Our Relationship With Our Feelings

We don’t often step back and observe the way we relate to our feelings and inner experience. But it’s essential to look at this in order to progress on our journey of growth and healing. In particular, we need to see the ways that we reject, judge, manipulate, and try to control what is going on inside of us.

We usually don’t accept our authentic feelings, allowing them to simply be whatever they are. Instead, we try to control our inner experience based upon our beliefs and preferences; we judge it and try to make ourselves think and feel only what we approve of. Or, more accurately, what our inner critic approves of. Deep inner work, including some forms of psychotherapy, has the potential to help us recognize what we are doing to ourselves when we judge and reject our own feelings. And when we see these patterns it allows us become more present with ourselves, in an authentic way.

It’s natural to try to avoid discomfort, and much of our society revolves around helping people avoid uncomfortable feelings. Even popular voices in the world of “self-help” and personal development promote the idea that we need to control what we feel, telling us that we should strive to be confident, happy, or grateful.

Our deepest beliefs about what we should and shouldn’t feel stem from our childhood experience and the messages we received as kids. We usually learn that feeling a certain way makes us a good person, and feeling another way makes us a bad or unlovable person. For example, we may believe that it’s wrong to show sadness or anger if we had a parent who disapproved of these feelings. We were deeply impacted anytime we were criticized or punished for having our feelings. Furthermore, a religion may have taught us that certain parts of us need to be repressed in order for us to be accepted by God.

Whatever the specific experiences were, at their core was a sense that we had to be different than how we were, in order to please others and get the love we needed. This created a deep pattern of self-rejection, which manifest in the way we relate to our own inner experience.

If we want to move towards our potential for inner development, we need to adopt a new way of relating to ourselves: simply accepting our feelings, no matter what they are. Rather than avoiding, rejecting, and controlling what we feel, we need to learn to let it be what it is, as we mindfully experience it. We need to approach ourselves with curiosity instead of judgement.

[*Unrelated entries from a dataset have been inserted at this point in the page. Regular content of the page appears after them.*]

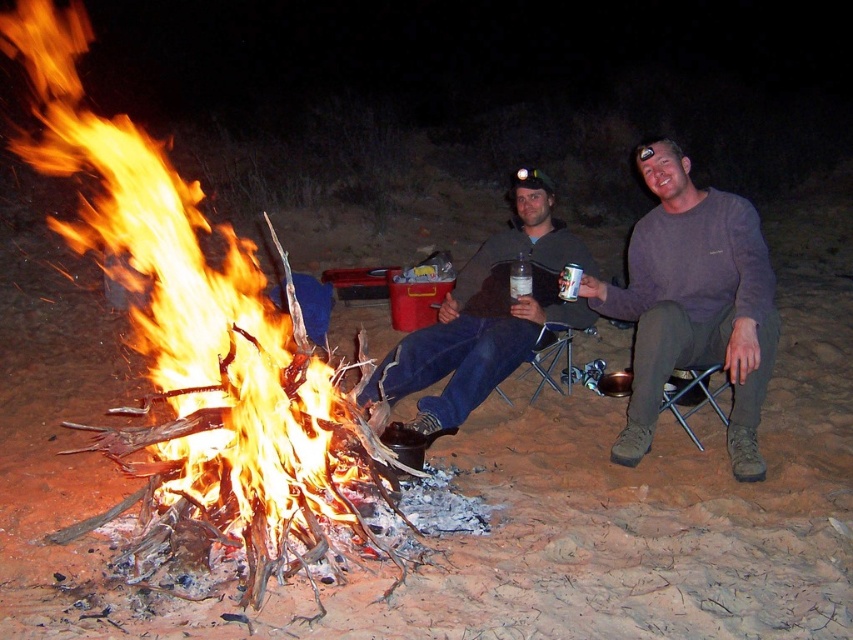
Looking at this image, you are a photographer trying to capture the scene of the campfire. You want to ensure that both the flaming wood fire at left and the matte black jacket at center are clearly visible in your photo. Which object should you adjust your camera focus on first to ensure proper exposure?

The flaming wood fire at left is above matte black jacket at center, so you should focus on the flaming wood fire at left first because it is closer to the camera and brighter, ensuring proper exposure for both subjects.

You are a photographer trying to capture a closeup shot of both the matte gray sweater at center and the purple sweater at center. Given that your camera can only focus on objects within a 0.5 inch range, will you be able to capture both sweaters in focus?

The matte gray sweater at center and purple sweater at center are 0.63 inches apart from each other. Since the camera can only focus within a 0.5 inch range, the distance between them exceeds the focus range. Therefore, you cannot capture both sweaters in focus simultaneously.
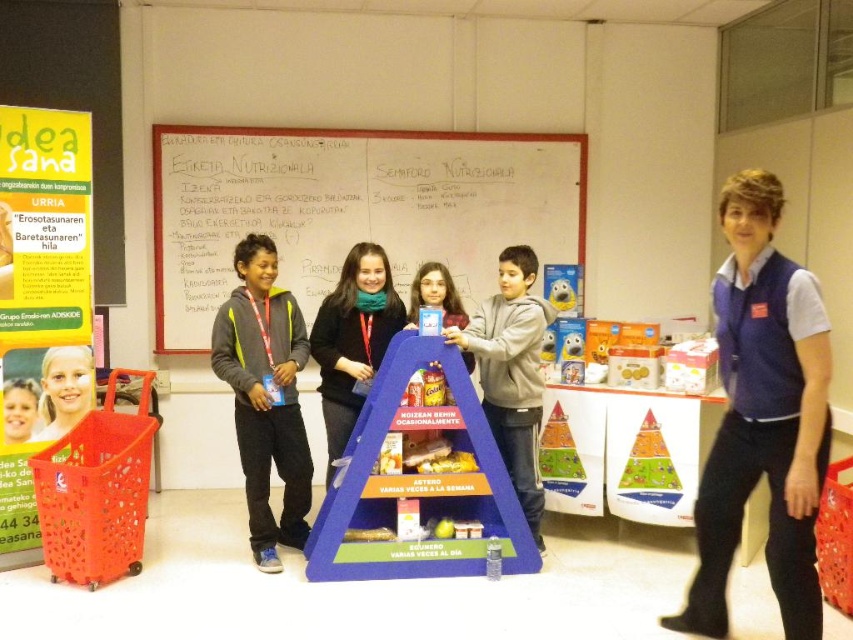
Question: Can you confirm if blonde hair at center is smaller than plush yellow bear at center?

Choices:
 (A) yes
 (B) no

Answer: (B)

Question: Is matte gray hoodie at center above plush yellow bear at center?

Choices:
 (A) yes
 (B) no

Answer: (B)

Question: Which point is closer to the camera?

Choices:
 (A) gray fleece hoodie at center
 (B) plush yellow bear at center

Answer: (A)

Question: Among these objects, which one is farthest from the camera?

Choices:
 (A) blue cardboard pyramid at center
 (B) matte gray hoodie at center

Answer: (B)

Question: Does blue cardboard pyramid at center appear under matte gray hoodie at center?

Choices:
 (A) no
 (B) yes

Answer: (B)

Question: Which object is farther from the camera taking this photo?

Choices:
 (A) blue cardboard pyramid at center
 (B) gray fleece hoodie at center

Answer: (B)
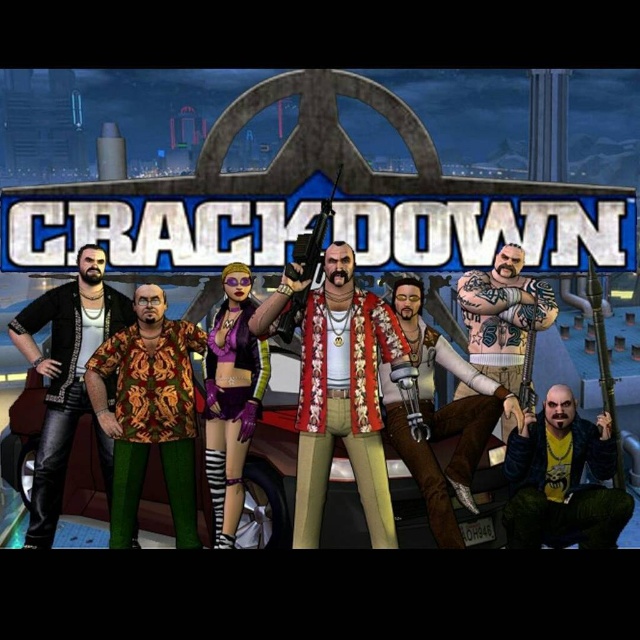
Question: Is purple matte/soft fabric at center positioned before metallic silver gun at center?

Choices:
 (A) no
 (B) yes

Answer: (A)

Question: Considering the real-world distances, which object is farthest from the printed fabric shirt at center?

Choices:
 (A) metallic silver gun at center
 (B) leather jacket at center
 (C) purple matte/soft fabric at center
 (D) leather jacket at left

Answer: (B)

Question: Among these objects, which one is nearest to the camera?

Choices:
 (A) purple matte/soft fabric at center
 (B) reddish-brown leather jacket at center
 (C) yellow-green leather jacket at lower right

Answer: (C)

Question: Can you confirm if printed fabric shirt at center is thinner than yellow-green leather jacket at lower right?

Choices:
 (A) yes
 (B) no

Answer: (A)

Question: Does purple matte/soft fabric at center appear on the left side of tattooed skin at center?

Choices:
 (A) no
 (B) yes

Answer: (B)

Question: Estimate the real-world distances between objects in this image. Which object is closer to the metallic silver gun at center?

Choices:
 (A) purple matte/soft fabric at center
 (B) leather jacket at left

Answer: (A)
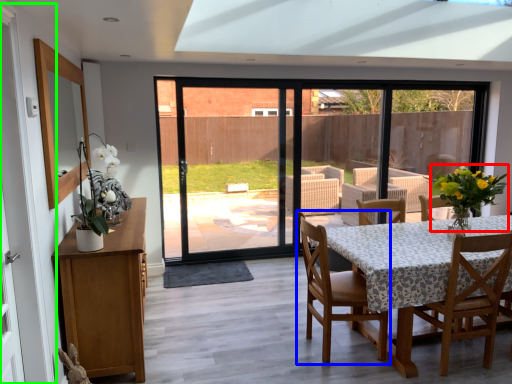
Question: Estimate the real-world distances between objects in this image. Which object is farther from floral arrangement (highlighted by a red box), chair (highlighted by a blue box) or barn door (highlighted by a green box)?

Choices:
 (A) chair
 (B) barn door

Answer: (B)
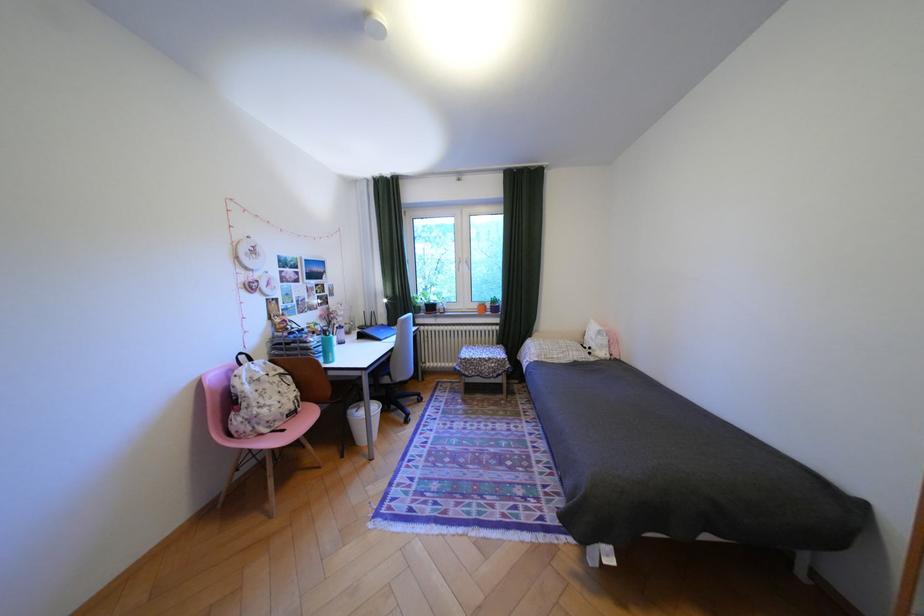
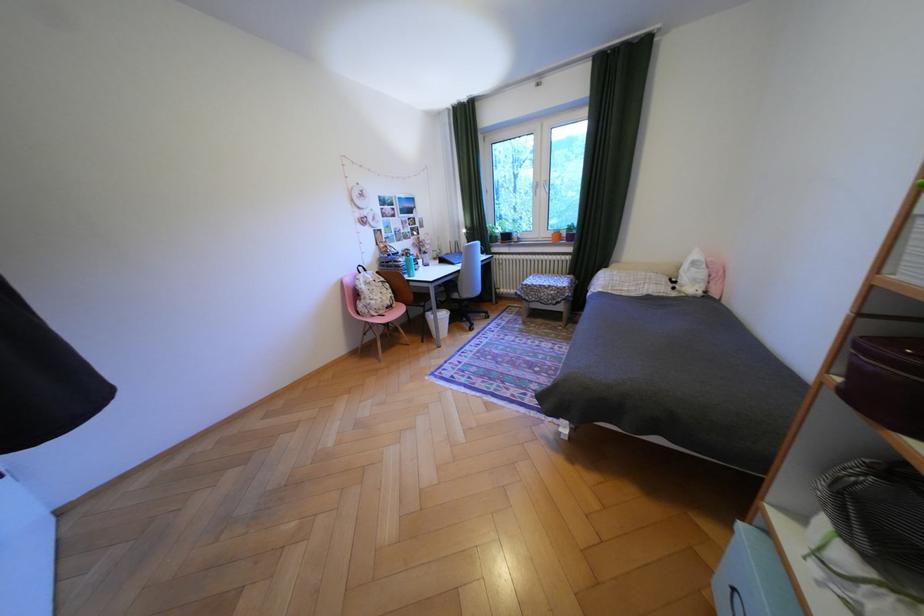
Find the pixel in the second image that matches (x=621, y=357) in the first image.

(712, 293)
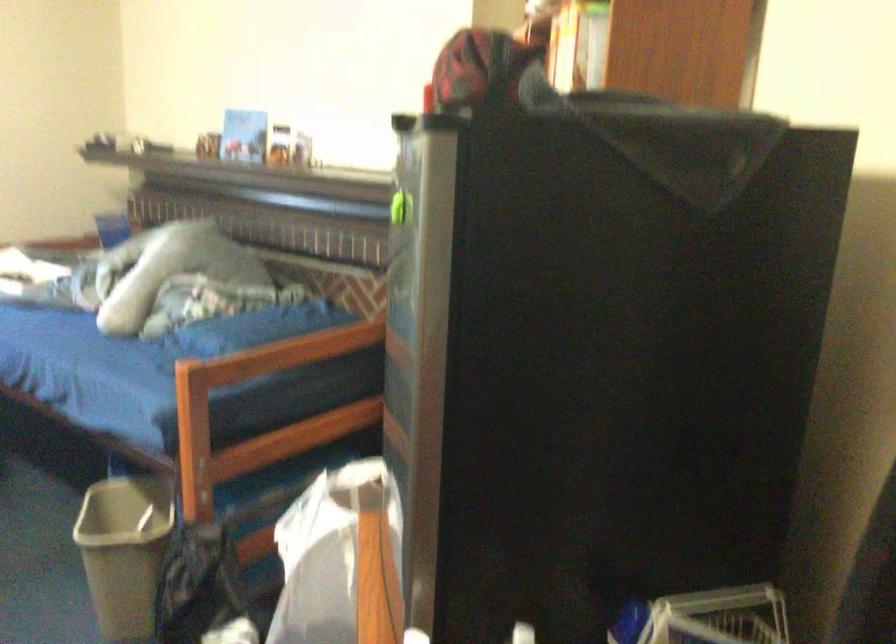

This doesn’t mean letting our emotions control our behavior or dominate our perspective. Being present with our emotions, and interested in understanding them, isn’t the same as acting them out or believing that they are the truth. When people’s feelings control them, causing them to behave irrationally or impulsively, they are not really present with themselves, consciously observing their feelings.

When we mindfully experience our feelings, we don’t act them out. Instead, we turn inwards, using curiosity and awareness to understand what is happening for us. We become explorers of ourselves, seeking to learn the meaning of what we are feeling. For example, we may come to recognize that our emotions are connected to past experiences. This awareness provides the best basis for consciously choosing how to respond to our feelings, making us less likely to express them in harmful and impulsive ways.  

However, we can’t understand the meaning of our feelings when we aren’t open to them. Whenever we judge them as bad or wrong, or try to avoid having them, we are rejecting our actual experience, and we can’t learn anything from it. 

Healing and growth don’t occur by trying to make ourselves feel good all the time, nor by trying to control our inner experience based upon our beliefs about what we are supposed to feel. Authentic personal development can only come from an accepting and mindful relationship with our real feelings. We must learn to welcome all of them with curiosity and compassion, and use them as a gateway into deeper understanding of ourselves.

This attitude of inner openness is expressed in a poem called The Guest House, written by the 13th century mystic, Rumi:

The Guest House

This being human is a guest house.
Every morning a new arrival.

A joy, a depression, a meanness,
some momentary awareness comes
as an unexpected visitor.

Welcome and entertain them all!
Even if they’re a crowd of sorrows,
who violently sweep your house
empty of its furniture,
still, treat each guest honorably.
He may be clearing you out
for some new delight.

The dark thought, the shame, the malice,
meet them at the door laughing,
and invite them in.

Be grateful for whoever comes,
because each has been sent
as a guide from beyond.

-Rumi (translation by Coleman Barks).